▶ **RECORDS FOR THE EXERCISE**:
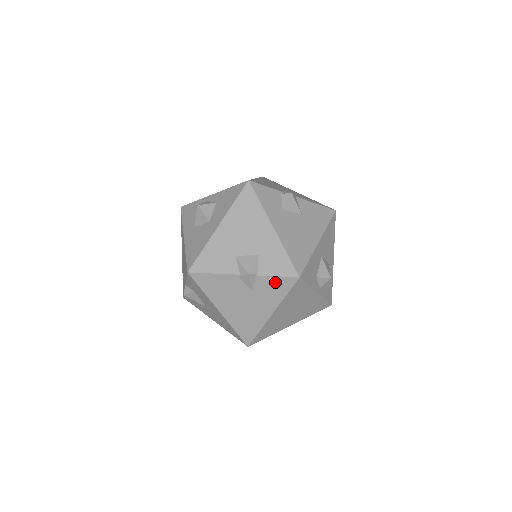
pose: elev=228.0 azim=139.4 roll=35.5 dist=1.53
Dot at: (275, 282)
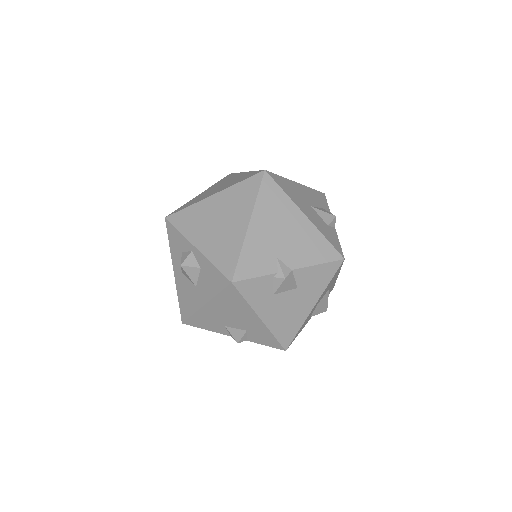
Dot at: occluded
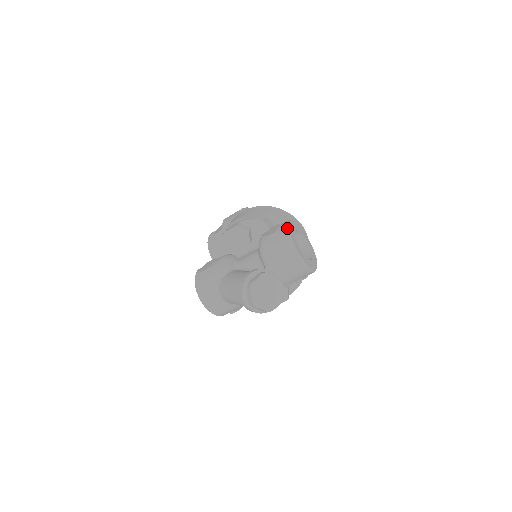
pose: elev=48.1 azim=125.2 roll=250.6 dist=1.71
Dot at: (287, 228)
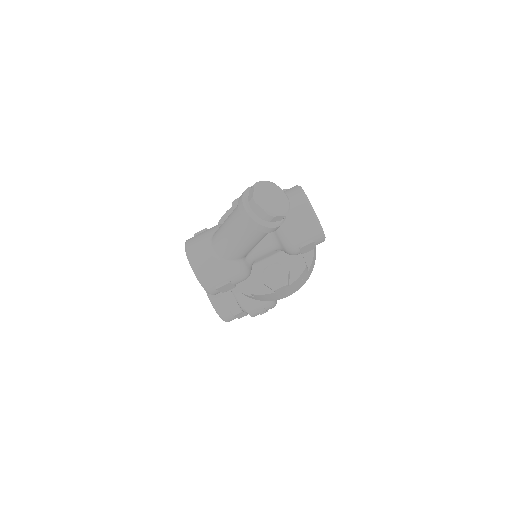
Dot at: occluded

▶ **WHAT TO PRODUCE**: Please give the lines above as a numbered list with blank lines left out, and leave the pictures out of your answer.

▶ **OUTPUT OF THE TASK**:
1. pose: elev=228.0 azim=139.4 roll=35.5 dist=1.53
2. Dot at: (275, 282)
3. Dot at: occluded
4. pose: elev=48.1 azim=125.2 roll=250.6 dist=1.71
5. Dot at: (287, 228)
6. Dot at: occluded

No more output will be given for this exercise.